*** TEXT FOR ANALYSIS Section Begins ***
The deputy Liana Dumitrescu suffers from a rare brain disease, which advances at a staggering rate under treatment, preventing her transfer to another clinic, and her condition remains critical, as her vital functions are now sustained by machines, the manager of the Elias Hospital stated, on Wednesday, quoted by Mediafax.
“We are dealing with a fairly rare acute disease. Everything that has been done in the Elias Hospital was in accordance with all international recommendations. We have made huge efforts to save this young woman’s life. She was examined by several teams of specialists, and tests were conducted both in Romania and abroad,” the manager of the Elias Hospital, Prof. Doina Dimulescu, stated, in a press conference.
According to the latter, Dumitrescu received treatment immediately after being hospitalized, but the disease advanced at a very fast pace. When asked whether she had refused to release Liana Dumitrescu’s medical record, as the latter’s family claims, the hospital manager replied the request had been initially made by a person not related to the deputy.
*** TEXT FOR ANALYSIS Section Ends ***
*** INPUT DATA Section Begins ***
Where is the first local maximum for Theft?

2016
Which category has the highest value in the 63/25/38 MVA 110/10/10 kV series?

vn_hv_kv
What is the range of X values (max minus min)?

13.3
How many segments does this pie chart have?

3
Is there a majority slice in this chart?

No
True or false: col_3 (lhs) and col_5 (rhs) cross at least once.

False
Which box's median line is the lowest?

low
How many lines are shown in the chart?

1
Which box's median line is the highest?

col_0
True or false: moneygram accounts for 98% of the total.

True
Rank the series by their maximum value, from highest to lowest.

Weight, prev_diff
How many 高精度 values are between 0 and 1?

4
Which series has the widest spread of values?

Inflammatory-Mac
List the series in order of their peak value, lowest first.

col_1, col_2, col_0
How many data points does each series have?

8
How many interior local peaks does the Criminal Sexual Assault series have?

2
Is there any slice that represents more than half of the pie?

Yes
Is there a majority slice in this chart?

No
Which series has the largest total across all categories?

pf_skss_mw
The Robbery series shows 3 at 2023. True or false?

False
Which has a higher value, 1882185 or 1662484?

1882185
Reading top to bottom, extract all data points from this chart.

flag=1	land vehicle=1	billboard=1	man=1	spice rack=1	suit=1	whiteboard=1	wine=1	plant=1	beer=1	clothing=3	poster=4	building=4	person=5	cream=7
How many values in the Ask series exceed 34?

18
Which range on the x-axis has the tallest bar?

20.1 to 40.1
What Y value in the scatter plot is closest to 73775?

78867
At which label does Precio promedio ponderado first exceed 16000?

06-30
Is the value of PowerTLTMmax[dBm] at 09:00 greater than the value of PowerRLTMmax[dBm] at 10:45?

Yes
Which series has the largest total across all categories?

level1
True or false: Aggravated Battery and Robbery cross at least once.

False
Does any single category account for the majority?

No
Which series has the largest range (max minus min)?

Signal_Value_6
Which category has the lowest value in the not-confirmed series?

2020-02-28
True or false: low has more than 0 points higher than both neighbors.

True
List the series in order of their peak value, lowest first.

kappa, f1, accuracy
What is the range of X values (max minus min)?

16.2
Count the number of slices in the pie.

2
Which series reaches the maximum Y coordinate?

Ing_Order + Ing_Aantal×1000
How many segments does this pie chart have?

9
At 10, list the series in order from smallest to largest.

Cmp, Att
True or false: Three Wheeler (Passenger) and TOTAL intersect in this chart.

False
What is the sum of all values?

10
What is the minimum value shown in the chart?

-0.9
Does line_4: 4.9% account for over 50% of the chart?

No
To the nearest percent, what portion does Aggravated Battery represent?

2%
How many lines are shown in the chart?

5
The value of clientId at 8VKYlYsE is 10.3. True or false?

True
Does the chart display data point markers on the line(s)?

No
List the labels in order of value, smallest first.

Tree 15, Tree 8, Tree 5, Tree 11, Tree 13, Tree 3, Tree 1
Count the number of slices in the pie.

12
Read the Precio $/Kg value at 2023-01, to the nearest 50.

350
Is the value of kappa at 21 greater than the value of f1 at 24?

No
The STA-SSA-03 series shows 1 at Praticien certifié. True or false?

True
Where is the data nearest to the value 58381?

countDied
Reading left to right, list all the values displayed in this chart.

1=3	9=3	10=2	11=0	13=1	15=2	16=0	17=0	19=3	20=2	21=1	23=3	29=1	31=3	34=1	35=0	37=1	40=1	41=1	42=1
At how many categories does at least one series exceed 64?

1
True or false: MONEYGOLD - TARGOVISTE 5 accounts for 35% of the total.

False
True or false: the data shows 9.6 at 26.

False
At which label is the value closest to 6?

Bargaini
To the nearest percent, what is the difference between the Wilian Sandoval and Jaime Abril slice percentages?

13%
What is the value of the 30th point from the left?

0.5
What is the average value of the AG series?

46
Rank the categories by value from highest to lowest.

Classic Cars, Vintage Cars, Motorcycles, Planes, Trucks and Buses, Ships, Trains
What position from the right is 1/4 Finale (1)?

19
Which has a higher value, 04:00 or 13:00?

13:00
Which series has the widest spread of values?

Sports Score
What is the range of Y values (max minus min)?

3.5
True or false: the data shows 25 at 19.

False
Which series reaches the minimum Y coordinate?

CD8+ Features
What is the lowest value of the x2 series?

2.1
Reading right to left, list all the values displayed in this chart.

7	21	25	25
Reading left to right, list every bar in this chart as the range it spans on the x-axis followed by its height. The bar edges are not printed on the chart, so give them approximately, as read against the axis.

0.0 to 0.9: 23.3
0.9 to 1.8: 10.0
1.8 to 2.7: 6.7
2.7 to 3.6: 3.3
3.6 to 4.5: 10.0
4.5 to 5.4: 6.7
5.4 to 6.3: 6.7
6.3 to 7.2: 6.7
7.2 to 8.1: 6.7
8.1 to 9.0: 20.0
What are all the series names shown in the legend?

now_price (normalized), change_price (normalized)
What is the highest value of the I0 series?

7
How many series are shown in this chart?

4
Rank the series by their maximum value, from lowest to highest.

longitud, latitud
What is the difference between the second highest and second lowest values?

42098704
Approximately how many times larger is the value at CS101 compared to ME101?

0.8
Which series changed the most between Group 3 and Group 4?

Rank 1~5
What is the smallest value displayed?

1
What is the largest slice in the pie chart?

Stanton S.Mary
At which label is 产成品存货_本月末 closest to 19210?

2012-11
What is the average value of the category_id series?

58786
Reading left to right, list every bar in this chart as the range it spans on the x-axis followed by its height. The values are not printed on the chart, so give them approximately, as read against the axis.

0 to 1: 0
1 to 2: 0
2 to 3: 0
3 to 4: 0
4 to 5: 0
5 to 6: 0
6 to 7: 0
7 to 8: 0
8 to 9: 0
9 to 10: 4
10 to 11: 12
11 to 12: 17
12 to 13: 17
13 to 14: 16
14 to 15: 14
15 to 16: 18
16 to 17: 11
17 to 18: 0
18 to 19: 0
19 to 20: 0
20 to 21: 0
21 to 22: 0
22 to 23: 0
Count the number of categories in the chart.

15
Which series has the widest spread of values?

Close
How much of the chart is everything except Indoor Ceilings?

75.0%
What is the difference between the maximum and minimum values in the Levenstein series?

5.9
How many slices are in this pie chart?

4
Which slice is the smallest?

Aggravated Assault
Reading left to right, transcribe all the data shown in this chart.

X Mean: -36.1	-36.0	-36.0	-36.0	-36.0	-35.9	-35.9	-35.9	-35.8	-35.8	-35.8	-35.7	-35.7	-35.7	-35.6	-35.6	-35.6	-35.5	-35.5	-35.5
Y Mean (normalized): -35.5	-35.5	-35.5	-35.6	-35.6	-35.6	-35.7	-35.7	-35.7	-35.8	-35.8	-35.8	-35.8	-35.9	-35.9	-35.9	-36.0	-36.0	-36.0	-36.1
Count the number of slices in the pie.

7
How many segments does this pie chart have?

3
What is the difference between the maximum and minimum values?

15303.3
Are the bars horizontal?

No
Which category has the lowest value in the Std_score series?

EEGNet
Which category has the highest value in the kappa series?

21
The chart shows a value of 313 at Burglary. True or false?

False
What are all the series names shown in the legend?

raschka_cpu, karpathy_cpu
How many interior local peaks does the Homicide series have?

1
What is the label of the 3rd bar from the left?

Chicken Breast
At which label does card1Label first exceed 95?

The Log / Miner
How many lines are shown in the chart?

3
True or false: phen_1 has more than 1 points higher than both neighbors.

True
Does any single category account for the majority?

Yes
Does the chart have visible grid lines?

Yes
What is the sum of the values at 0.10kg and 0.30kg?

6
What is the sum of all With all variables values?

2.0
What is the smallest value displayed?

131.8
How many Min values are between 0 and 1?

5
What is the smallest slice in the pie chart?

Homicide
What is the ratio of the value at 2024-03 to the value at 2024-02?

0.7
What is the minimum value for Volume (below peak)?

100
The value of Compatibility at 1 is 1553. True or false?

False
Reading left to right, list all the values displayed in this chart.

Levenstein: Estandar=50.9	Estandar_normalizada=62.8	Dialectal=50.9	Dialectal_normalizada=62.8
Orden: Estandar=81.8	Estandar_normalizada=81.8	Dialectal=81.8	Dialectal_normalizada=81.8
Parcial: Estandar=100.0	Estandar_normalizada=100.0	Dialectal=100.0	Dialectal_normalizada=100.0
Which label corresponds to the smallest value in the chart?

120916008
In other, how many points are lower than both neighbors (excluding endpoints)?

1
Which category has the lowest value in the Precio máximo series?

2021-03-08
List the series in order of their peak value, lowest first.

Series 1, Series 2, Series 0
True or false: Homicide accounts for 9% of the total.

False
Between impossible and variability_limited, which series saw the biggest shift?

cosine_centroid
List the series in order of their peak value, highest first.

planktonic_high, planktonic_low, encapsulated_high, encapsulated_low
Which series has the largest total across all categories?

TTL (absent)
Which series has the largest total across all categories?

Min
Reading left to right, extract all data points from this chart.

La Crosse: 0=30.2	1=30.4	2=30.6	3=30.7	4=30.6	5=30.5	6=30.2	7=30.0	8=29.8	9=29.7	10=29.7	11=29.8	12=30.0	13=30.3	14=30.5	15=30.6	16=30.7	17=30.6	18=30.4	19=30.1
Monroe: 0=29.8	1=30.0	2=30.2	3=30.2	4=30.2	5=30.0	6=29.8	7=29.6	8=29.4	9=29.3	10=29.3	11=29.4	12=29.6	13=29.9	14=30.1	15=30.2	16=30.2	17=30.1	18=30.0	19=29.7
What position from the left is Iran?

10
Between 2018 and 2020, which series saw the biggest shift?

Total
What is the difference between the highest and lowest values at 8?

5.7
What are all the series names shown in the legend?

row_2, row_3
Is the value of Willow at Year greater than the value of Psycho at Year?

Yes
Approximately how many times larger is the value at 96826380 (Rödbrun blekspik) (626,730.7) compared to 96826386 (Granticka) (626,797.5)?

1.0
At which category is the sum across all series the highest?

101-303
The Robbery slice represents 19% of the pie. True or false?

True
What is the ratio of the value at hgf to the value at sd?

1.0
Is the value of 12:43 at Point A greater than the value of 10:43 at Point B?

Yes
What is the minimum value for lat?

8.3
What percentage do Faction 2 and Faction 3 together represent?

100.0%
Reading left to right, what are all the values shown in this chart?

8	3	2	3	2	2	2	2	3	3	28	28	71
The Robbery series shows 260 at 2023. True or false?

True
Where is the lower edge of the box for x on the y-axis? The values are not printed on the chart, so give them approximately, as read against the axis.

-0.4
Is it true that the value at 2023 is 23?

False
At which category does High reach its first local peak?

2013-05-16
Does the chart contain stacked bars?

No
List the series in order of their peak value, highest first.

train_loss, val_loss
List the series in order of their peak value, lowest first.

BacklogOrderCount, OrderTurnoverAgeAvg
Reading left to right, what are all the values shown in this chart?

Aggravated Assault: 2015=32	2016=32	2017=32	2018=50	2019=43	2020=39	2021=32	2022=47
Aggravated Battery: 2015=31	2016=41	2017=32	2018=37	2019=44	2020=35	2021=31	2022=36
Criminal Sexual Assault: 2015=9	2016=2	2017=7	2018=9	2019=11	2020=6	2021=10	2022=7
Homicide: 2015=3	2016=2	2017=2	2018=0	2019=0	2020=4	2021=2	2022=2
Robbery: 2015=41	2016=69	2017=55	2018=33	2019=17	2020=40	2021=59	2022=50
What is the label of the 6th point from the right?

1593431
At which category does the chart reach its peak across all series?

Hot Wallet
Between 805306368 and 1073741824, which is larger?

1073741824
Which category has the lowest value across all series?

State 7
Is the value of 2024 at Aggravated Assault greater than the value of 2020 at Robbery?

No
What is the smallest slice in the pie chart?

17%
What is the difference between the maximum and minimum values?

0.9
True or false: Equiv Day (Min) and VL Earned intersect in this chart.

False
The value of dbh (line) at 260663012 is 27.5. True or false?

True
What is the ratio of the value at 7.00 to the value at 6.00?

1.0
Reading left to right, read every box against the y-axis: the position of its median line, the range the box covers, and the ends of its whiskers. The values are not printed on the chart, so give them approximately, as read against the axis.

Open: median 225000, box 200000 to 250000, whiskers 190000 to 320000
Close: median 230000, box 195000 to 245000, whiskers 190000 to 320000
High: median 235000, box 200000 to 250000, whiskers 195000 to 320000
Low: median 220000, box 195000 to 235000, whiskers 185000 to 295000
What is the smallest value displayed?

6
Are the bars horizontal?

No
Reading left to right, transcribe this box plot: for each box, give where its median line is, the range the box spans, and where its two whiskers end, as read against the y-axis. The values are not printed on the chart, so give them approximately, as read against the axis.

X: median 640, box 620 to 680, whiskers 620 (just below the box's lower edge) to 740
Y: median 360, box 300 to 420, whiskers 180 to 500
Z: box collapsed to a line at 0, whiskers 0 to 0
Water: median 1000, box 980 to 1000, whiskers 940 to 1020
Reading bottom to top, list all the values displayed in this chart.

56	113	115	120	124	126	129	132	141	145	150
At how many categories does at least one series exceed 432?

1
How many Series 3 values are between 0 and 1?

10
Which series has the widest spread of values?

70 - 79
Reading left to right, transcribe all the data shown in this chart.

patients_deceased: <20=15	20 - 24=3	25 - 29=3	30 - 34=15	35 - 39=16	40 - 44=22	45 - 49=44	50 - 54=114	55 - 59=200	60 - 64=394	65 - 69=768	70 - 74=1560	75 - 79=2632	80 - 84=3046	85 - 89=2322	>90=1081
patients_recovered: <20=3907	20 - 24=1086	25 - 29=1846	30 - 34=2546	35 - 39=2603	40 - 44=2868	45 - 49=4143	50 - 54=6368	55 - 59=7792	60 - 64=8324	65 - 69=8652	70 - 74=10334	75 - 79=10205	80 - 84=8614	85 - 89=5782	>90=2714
*** INPUT DATA Section Ends ***
TASK REQUIREMENTS:
• 1. List every person and every organization that the news report about Liana Dumitrescu's illness mentions by name.
• 2. Carry on the news report about Liana Dumitrescu's illness from its last sentence.
The listing plays no part in the tasks.

EXERCISE RESULTS:
• 1.
- Liana Dumitrescu
- Elias Hospital
- Mediafax
- Doina Dimulescu

• 2.
The Elias hospital physicians asked for opinions on the case from specialists in Austria, France, and other countries, where they forwarded the patient’s records for analysis. The reply they received was that everything they had done in Romania was what would have been done in any clinic abroad, according to medical sources.
Dumitrescu, trained as a legal advisor, has been, since 2008, a Neamt deputy, representing the Association of Macedonians in Romania. Dumitrescu also held a deputy mandate in the 2004-2008 Legislature.